I explore the idea of fate, the complete abandonment to it, as in a well rehearsed dance of a long known choreography to the tunes of a mysterious force ('dancers'). I am wondering if fate can be altered, especially for the most fragile, such as at-risk youth, and if there is a way to better the life of those whose fate seems already decided ('street smart'). I test to see if one can overcome this predetermination by reliving memories, emotions, desires, by learning from the past, connecting into present, and imagining alternative futures ('water hands'). Memories play a significant role in shaping one’s identity, and so they determine one’s fate. But memories, with every revival, seem to lose their adornments and filter down to essence. Reliving a memory too much leads to its fading away at the same rate as not thinking about it at all. A place exists where a memory should be kept, not too far in the deep nor too close to the surface ('motus corporis').

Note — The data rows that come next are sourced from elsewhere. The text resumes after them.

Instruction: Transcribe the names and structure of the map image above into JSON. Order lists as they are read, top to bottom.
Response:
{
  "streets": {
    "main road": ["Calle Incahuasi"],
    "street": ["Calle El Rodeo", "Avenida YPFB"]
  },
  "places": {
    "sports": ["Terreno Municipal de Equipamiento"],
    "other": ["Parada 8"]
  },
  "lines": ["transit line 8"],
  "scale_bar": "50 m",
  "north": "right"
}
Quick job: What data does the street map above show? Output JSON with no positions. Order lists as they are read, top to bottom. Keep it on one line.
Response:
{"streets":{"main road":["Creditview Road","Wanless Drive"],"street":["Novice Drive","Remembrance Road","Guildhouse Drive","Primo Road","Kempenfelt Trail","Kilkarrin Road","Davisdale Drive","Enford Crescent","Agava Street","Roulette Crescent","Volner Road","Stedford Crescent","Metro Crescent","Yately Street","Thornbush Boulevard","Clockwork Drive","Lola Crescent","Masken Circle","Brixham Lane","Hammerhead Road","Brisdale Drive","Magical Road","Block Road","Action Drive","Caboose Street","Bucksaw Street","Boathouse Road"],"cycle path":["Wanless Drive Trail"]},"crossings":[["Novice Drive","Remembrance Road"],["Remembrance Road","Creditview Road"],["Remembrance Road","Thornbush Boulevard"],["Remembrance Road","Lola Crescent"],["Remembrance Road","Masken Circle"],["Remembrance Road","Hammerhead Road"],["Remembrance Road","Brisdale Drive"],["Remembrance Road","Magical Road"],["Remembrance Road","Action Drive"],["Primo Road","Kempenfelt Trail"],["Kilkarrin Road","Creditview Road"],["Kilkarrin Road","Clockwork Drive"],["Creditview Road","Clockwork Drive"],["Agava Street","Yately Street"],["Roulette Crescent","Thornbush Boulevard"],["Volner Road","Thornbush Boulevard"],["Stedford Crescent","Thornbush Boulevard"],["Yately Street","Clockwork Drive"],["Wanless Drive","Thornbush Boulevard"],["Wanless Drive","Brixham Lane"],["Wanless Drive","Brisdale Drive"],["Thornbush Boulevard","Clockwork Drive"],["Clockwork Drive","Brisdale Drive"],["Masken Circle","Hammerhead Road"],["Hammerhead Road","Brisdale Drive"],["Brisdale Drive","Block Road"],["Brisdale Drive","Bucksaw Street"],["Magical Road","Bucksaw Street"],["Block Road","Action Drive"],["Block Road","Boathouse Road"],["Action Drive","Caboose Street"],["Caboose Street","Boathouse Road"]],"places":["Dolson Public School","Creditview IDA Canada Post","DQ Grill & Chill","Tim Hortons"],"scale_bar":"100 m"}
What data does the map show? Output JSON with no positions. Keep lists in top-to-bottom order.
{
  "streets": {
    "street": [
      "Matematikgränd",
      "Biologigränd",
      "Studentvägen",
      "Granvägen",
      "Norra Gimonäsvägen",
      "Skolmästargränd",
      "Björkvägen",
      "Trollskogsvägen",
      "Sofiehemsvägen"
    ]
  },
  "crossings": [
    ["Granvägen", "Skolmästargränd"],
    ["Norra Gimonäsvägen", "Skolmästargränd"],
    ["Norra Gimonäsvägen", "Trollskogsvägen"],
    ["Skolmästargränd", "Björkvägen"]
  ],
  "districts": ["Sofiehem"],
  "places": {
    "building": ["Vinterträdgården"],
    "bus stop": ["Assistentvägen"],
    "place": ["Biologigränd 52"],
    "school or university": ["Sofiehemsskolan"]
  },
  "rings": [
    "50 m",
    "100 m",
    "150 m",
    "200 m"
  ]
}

But as humans move, they get old, their abilities decrease, their acuity loosens. Memories get lost, the one body alters, imperceptibly, surely, permanently. Time extends and the human body diminishes. The anatomical drawings of the Renaissance, long intriguing to me, have been the standard of a perfect, perennial body. They have been the ideals to refer back to and continuously correct any perceived deviation. DaVinci's Vitruvian Man, a drawing of a man as part of a circle and a square, capturing the perfection of the human body, iterates that the human is a higher deity’s supreme creation, is the perfect geometric model of nature itself - the measure of all things. In my probing of this, the overwhelming surrounding reveals itself as the only perennial status quo. The measurement of nature, as once believed, fades into forgetfulness ('the measure of all things'). Our universe reveals itself as part of an even bigger one, and all around us is just the atoms and cells of another larger dimension. Trees seem like hairs on the skin of the earth, with deep roots reaching towards hearts, and eyes are blurred by the lost longed and branched desires. The human body dissolves into mingled dimensions, measurements lost, and the beauty of nature is disclosed into multitudes of micro and macro universes ('night swim').